Aug 3, 5:05 PM EDT

Texas defies World Court, Bush on execution
By MICHAEL GRACZYK

HOUSTON (AP) -- The planned execution this week of a man convicted in one of Houston's most brutal murder cases in a generation has become among the most contentious in the state that has the nation's busiest capital punishment system.

International attention has been focused on the execution of convicted killer Jose Medellin scheduled for Tuesday.
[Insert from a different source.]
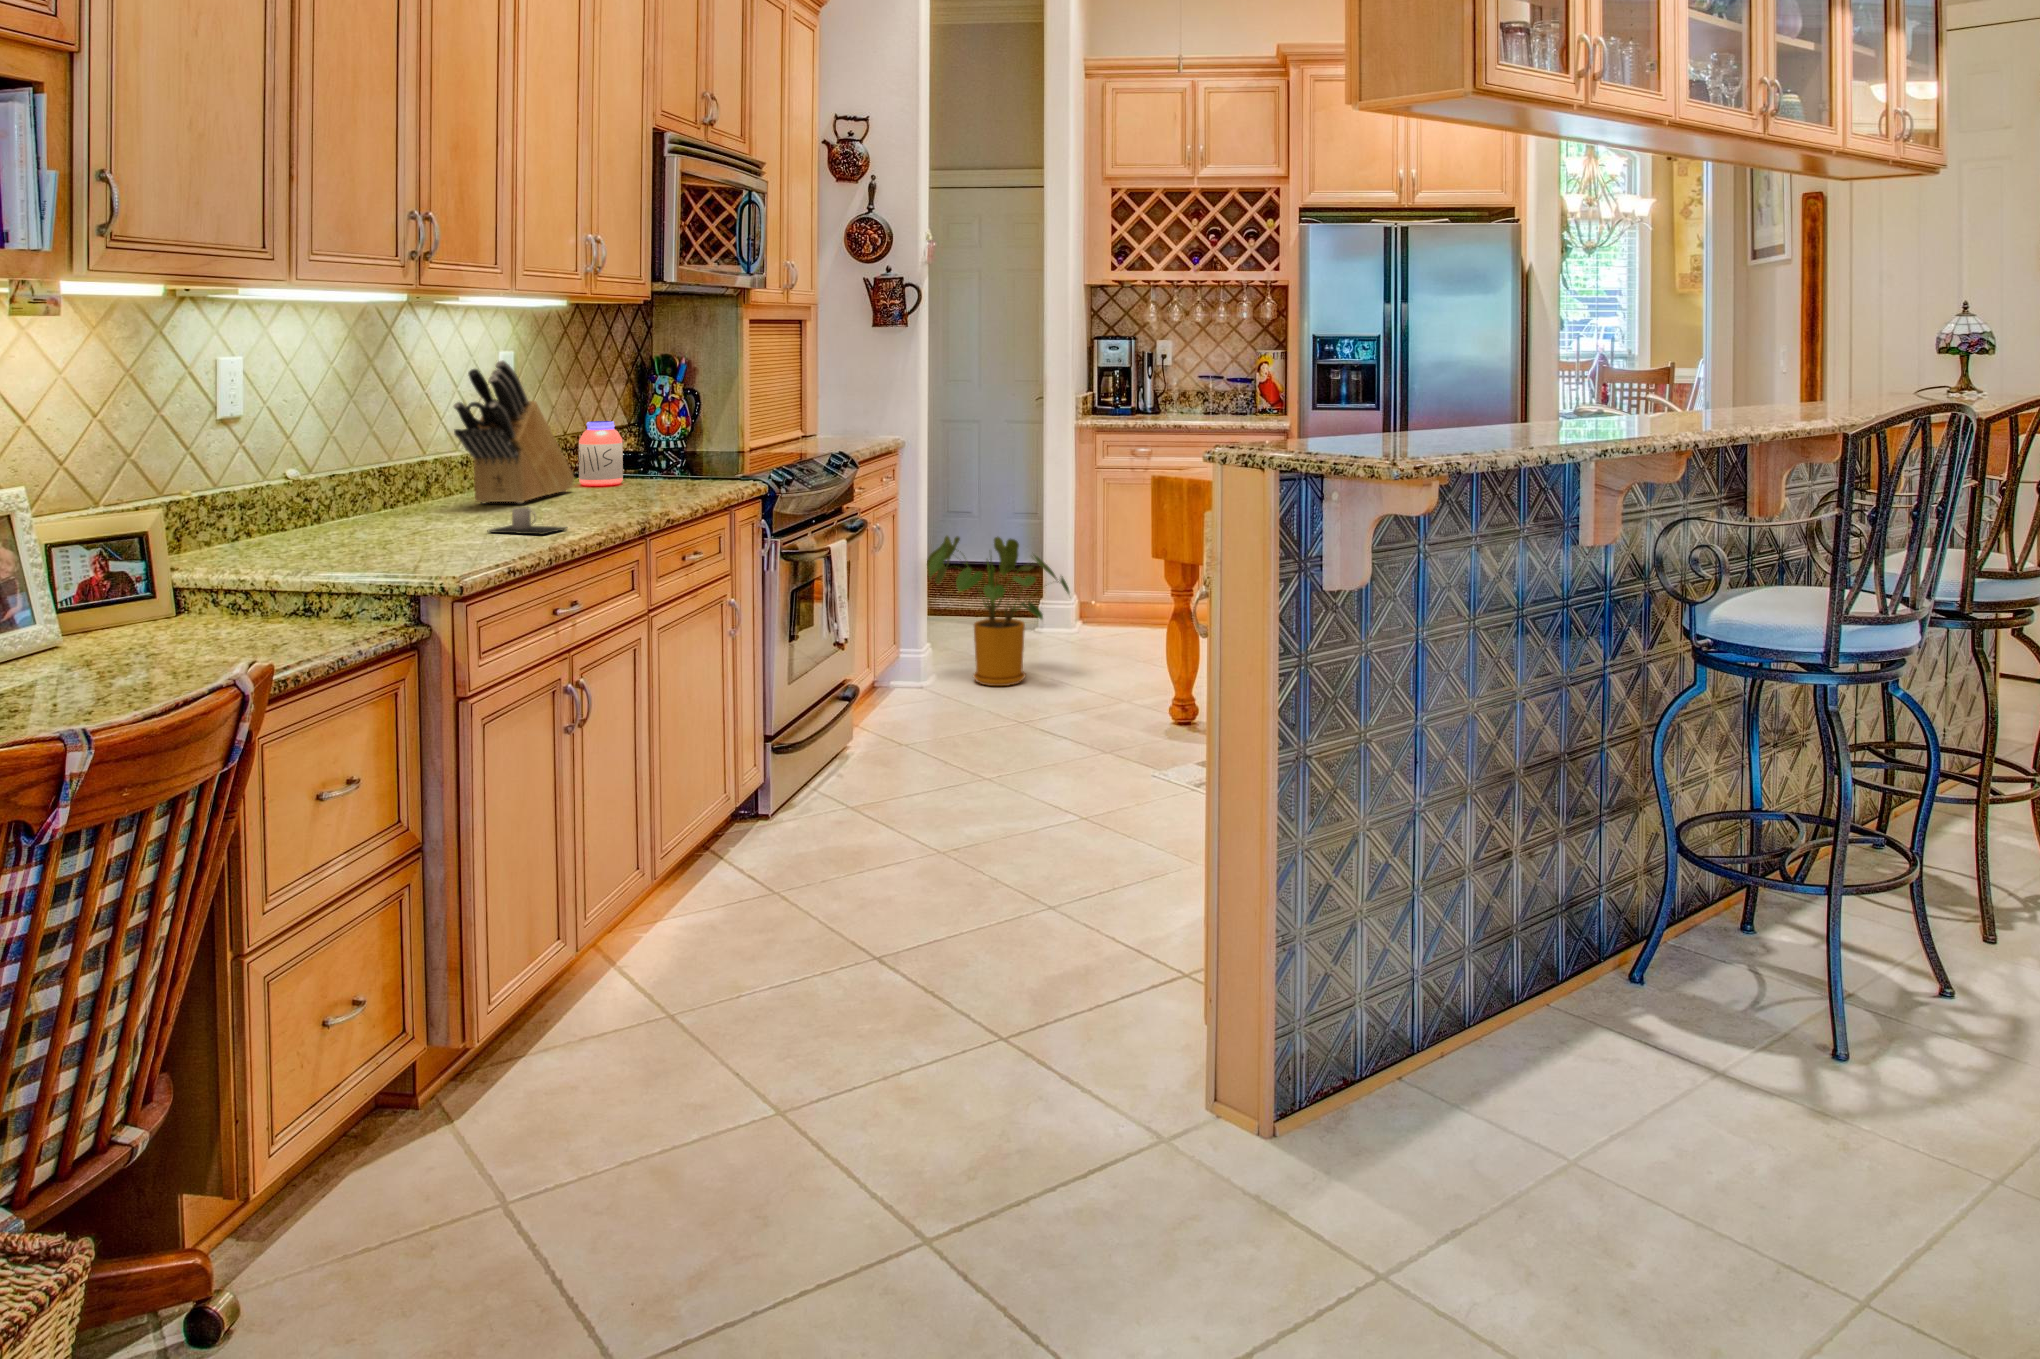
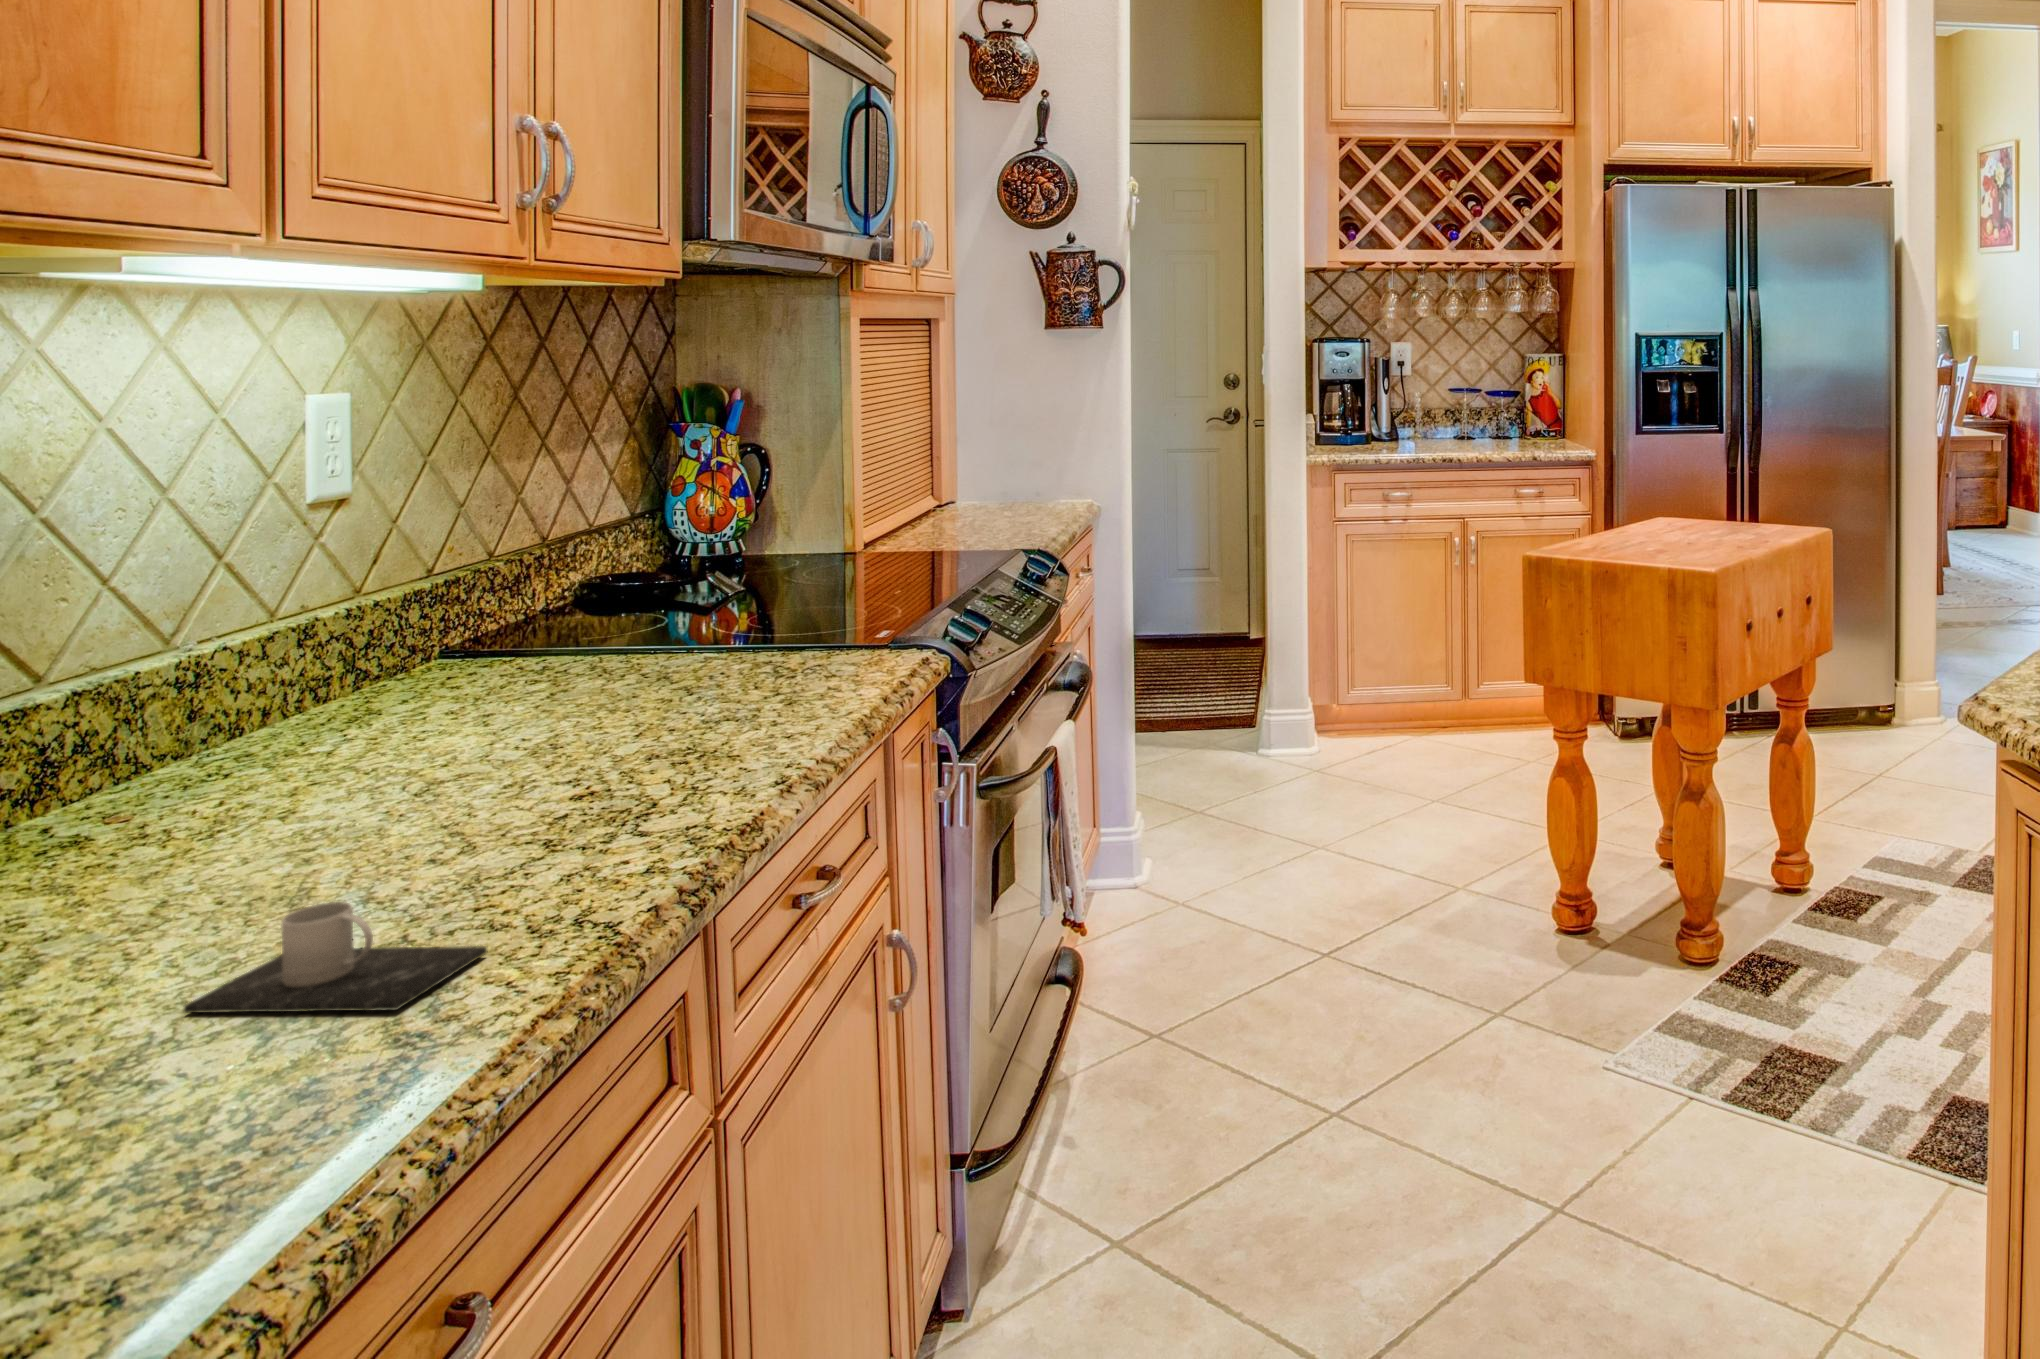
knife block: present [454,360,574,504] -> none [113,424,511,805]
jar: present [579,421,623,486] -> none [521,539,632,690]
house plant: present [927,536,1070,686] -> none [1128,641,1358,871]

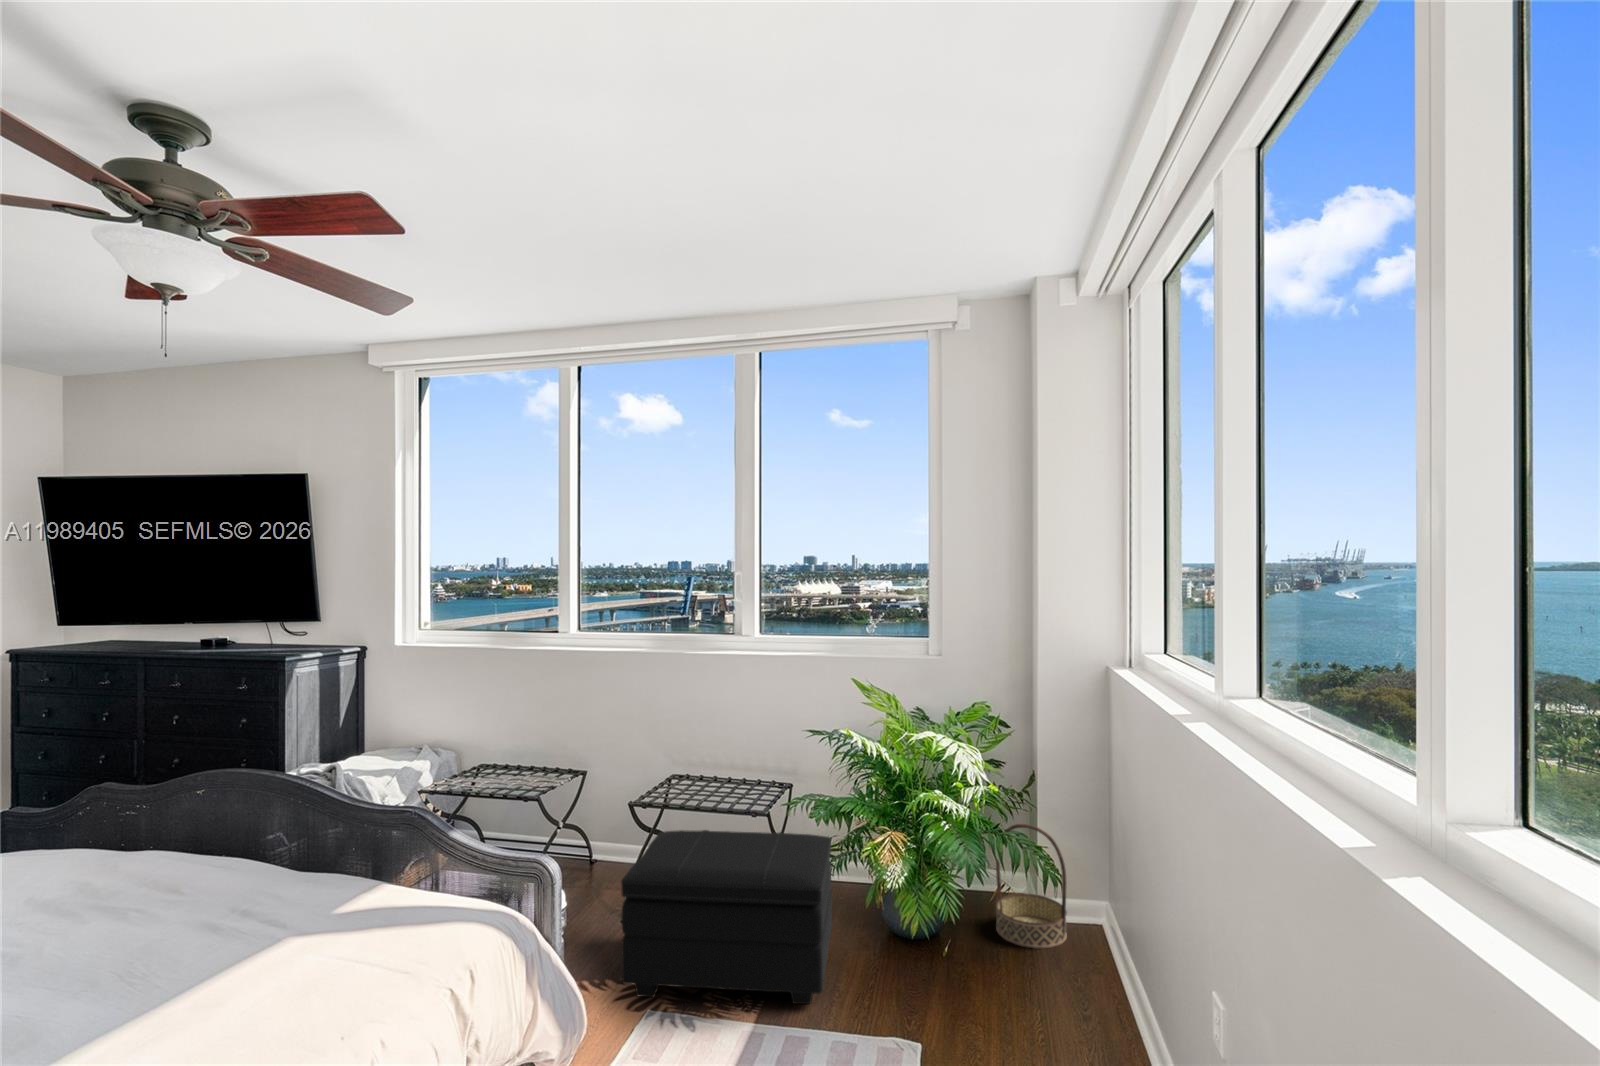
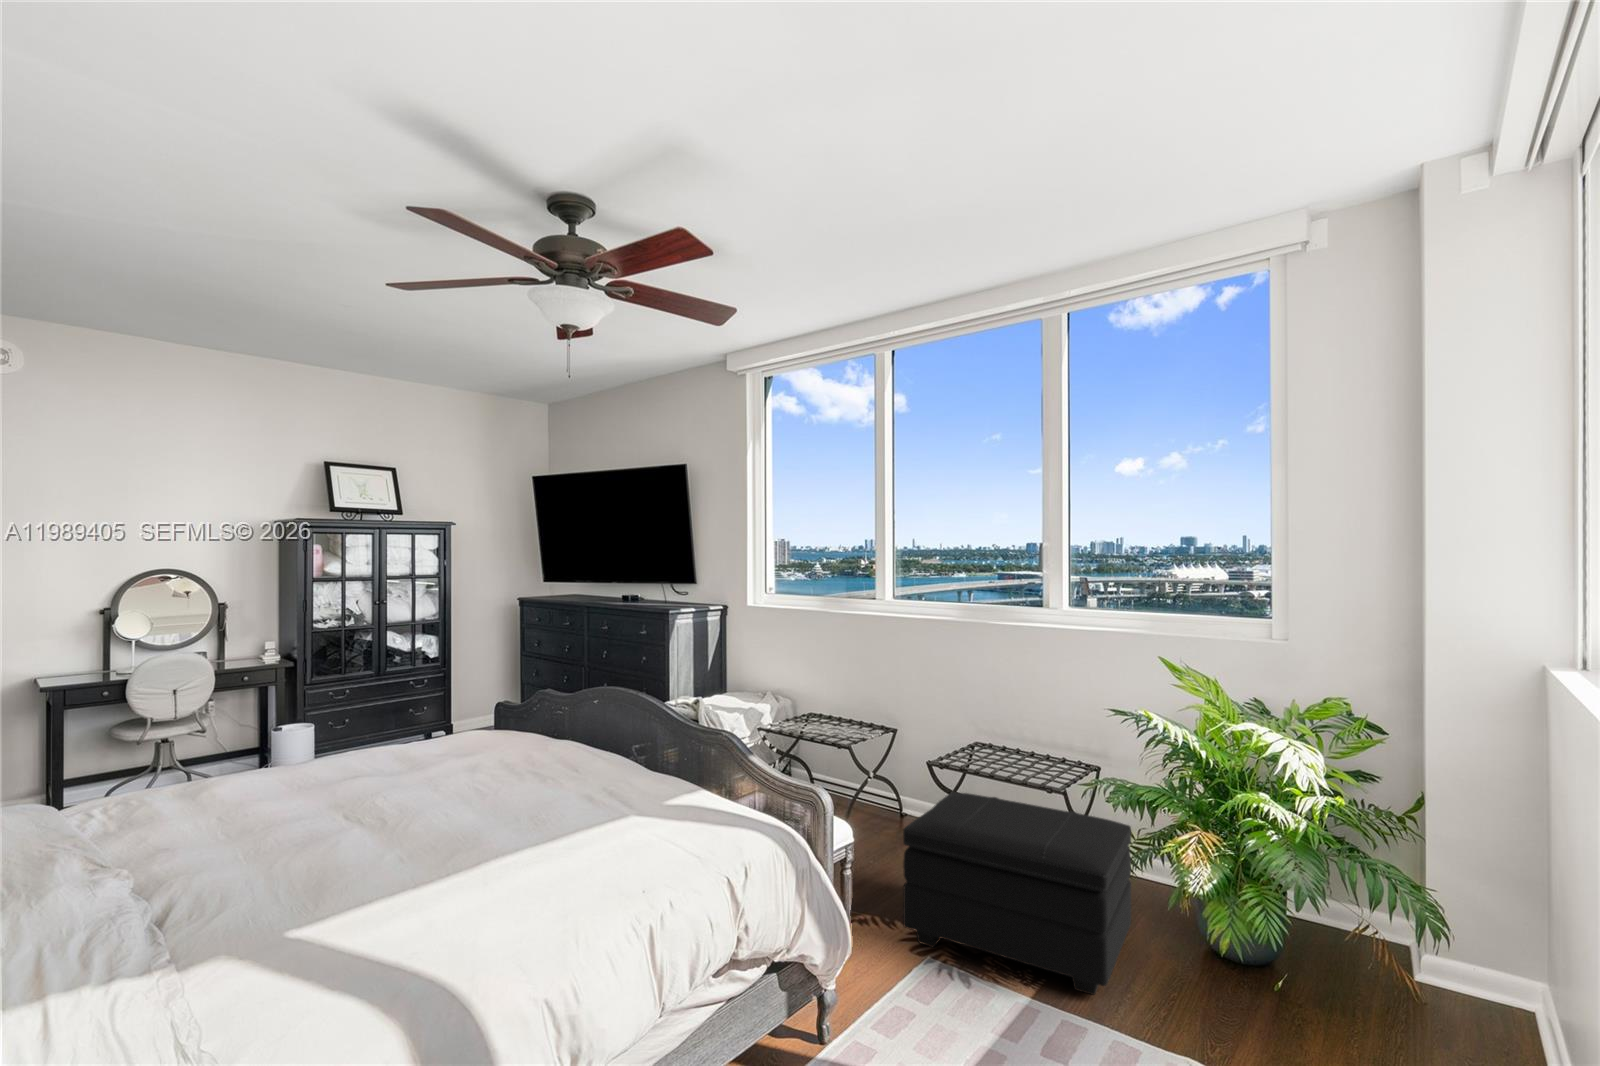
basket: present [996,824,1067,949] -> none [1349,851,1457,1012]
The International Court of Justice, also known as the World Court, said the Mexican-born Medellin and some 50 other Mexicans on death row around the nation should have new hearings in U.S. courts to determine whether a 1963 treaty was violated during their arrests.

Medellin, now 33, is the first among the 50 who is set to die.

His attorneys contend Medellin was denied the protections of the Vienna Convention, which calls for people arrested to have access to their home country's consular officials. He has been in the United States since the age of 3.

"The United States' word should not be so carelessly broken, nor its standing in the international community so needlessly compromised," Medellin's attorneys said, seeking a reprieve in a filing late last week with the U.S. Supreme Court. The high court had not issued any ruling as of Sunday.

President Bush has asked states to review the cases. Texas has refused to budge.

The U.S. Embassy in Mexico warned of possible protests there Tuesday.

Medellin's lawyers went to the Supreme Court after the Texas Court of Criminal Appeals, the state's highest criminal court, refused to stop the lethal injection. The justices ruled in March that neither the President nor the international court can force Texas' hand.

"There is no dispute that if Texas executes Mr. Medellin in these circumstances, Texas would cause the United States irreparably to breach treaty commitments made on behalf of the United States as a whole and thereby compromise U.S. interests that both this Court and the President have described as compelling," Medellin's attorneys said in their filing.

Texas officials acknowledge that Medellin was not told he could ask for help from Mexican diplomats but argued he forfeited the right because he never raised the issue until four years after his conviction. In any case, the diplomats' intercession wouldn't have made any difference in the outcome of the case, they said.

Medellin speaks, reads and writes English and gave a written confession.

"Don't feel sorry for me," he said on an anti-death penalty Web site where inmates seek pen pals. "I'm where I'm at because I made an adolescent choice."

Medellin, on death row for almost 14 years, was one of six teenagers arrested and charged with the gang rape and murders of Elizabeth Pena, 16, and Jennifer Ertman, 14. The two Houston girls, returning from a friend's house, took a shortcut home and stumbled on a group of teenagers drinking beer after initiating a new gang member.

Evidence showed the girls were gang raped for more than an hour, then were kicked, beaten and strangled. Their bodies were found four days later.

A tip from the brother of one of the gang members led police to Medellin and the others.

One of the gang members, Derrick O'Brien, was executed last year. The death sentences of two others, Efrain Perez and Raul Villarreal, were commuted to life in prison when the Supreme Court barred executions for those who were 17 at the time of their crimes.

A fourth, Peter Cantu, described by authorities as the ringleader, is on death row but no execution date has been set.

The sixth person convicted, Medellin's brother, Vernancio, was 14 at the time and is serving a 40-year prison term.

In the legal frenzy to save Medellin, the fact that two girls were killed is being lost, said Randy Ertman, father of one of the victims.

"This is not about vengeance. This is not about a deterrent or about closure. It's about the punishment," Ertman said. "Everybody wants me to say closure or vengeance. I'm never going to have closure. It's just a miracle word that's going to make us feel good, but it ain't going to happen."

Mexico, which has no death penalty, initially sued the United States in the World Court in 2003. Mexico and other opponents of capital punishment have sought to use the court to fight for foreigners facing execution in the U.S.

"The law is clear: Texas is bound not by the World Court, but by the U.S. Supreme Court, which reviewed this matter and determined that this convicted murderer's execution shall proceed," said Jerry Strickland, a spokesman for the Texas Attorney General's Office.

If executed, Medellin would be the 410th condemned prisoner to die in Texas since the state resumed carrying out capital punishment in 1982, far more than any other state. At least six other Mexican nationals are in that total.